ABSTRACT
A method is proposed for determining the in situ shear modulus of a structural adhesive from a sandwich beam loaded in 3-point bending in which the adhesive is contained as a thin layer. Expressions for calculating the elastic shear modulus of the adhesive layer from compliance data on the beam are derived, and experimental tests to validate the theory are conducted. To verify the test results, tensile tests are also conducted, and the shear modulus for bulk adhesive is determined using the constitutive equation for an isotropic material relating tensile modulus and Poisson’s ratio to shear modulus.

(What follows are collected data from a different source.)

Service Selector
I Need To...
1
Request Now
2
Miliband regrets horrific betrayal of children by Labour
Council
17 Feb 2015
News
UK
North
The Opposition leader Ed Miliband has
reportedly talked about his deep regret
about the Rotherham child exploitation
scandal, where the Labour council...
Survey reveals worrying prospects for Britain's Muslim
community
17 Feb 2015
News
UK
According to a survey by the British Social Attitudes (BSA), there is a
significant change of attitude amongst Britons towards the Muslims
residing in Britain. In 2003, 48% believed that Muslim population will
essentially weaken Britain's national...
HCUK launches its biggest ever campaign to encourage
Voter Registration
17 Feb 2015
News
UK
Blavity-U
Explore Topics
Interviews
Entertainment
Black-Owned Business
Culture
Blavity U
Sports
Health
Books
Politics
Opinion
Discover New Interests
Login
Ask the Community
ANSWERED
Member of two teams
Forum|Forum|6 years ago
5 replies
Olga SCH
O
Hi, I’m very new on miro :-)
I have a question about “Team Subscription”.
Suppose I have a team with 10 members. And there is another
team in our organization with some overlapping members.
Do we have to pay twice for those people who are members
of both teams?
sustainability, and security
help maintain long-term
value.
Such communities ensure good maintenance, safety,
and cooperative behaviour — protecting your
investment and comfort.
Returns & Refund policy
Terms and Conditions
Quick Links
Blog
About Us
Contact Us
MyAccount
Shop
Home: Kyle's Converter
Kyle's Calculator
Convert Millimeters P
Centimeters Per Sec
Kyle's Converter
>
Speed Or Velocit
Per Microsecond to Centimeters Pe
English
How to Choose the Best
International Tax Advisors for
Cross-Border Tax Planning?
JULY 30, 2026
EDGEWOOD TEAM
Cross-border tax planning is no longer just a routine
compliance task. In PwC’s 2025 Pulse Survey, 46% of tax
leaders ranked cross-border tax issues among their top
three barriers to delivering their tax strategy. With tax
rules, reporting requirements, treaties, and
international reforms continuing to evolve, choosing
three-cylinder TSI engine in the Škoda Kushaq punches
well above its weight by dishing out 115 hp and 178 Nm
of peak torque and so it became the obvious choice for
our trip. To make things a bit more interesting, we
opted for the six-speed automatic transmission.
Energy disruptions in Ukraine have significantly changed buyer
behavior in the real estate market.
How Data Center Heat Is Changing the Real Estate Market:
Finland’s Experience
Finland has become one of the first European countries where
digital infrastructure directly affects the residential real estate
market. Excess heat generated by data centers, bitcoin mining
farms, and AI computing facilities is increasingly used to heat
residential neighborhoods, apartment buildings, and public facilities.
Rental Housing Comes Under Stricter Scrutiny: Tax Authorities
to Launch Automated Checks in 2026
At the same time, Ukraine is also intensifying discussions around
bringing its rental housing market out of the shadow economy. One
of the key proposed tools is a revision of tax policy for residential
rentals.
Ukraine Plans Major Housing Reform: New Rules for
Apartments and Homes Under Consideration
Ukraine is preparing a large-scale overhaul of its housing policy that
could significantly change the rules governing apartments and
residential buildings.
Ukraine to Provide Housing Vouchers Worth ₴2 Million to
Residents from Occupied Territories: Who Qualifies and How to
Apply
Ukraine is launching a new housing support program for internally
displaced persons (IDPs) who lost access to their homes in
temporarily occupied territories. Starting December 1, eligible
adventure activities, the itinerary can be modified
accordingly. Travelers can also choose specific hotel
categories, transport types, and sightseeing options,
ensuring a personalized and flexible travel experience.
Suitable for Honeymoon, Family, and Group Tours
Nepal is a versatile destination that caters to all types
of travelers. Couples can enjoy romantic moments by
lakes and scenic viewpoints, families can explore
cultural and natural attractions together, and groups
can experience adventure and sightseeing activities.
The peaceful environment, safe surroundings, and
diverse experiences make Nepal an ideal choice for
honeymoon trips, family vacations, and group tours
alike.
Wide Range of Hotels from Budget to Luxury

However, the bulk shear modulus as traditionally determined from a tensile test was up to an order of magnitude greater than the in situ shear modulus obtained from the 3-point bend test. A finite element simulation and sensitivity study replicated the experimental results of the 3-point bend tests, and showed that using the shear modulus obtained from the tensile tests would result in significant errors in predicting material and joint behavior. In addition, torsion tests were conducted on bonded cylinders to measure directly the shear modulus. The shear modulus from the torsion test was in agreement with the in situ modulus obtained from the 3-point bend test. This combined experimental-computational approach validated the 3-point bend test as a means to determine the in situ adhesive shear modulus. Finally, micrographs of the interface of the 3-point bend specimen indicated that adhesion occurred by the extension of adhesive pillars to the surface of the adherends. This pillaring phenomenon may have resulted in a lack of bonding along significant portions of the interface, and may explain the compliance of the 3-point bend specimens and, subsequently, the lower shear modulus. The repeatability of the experiments and the substantiation of the results of the experiments by finite element analysis suggest that this pillaring phenomenon may be a mechanism of adhesion.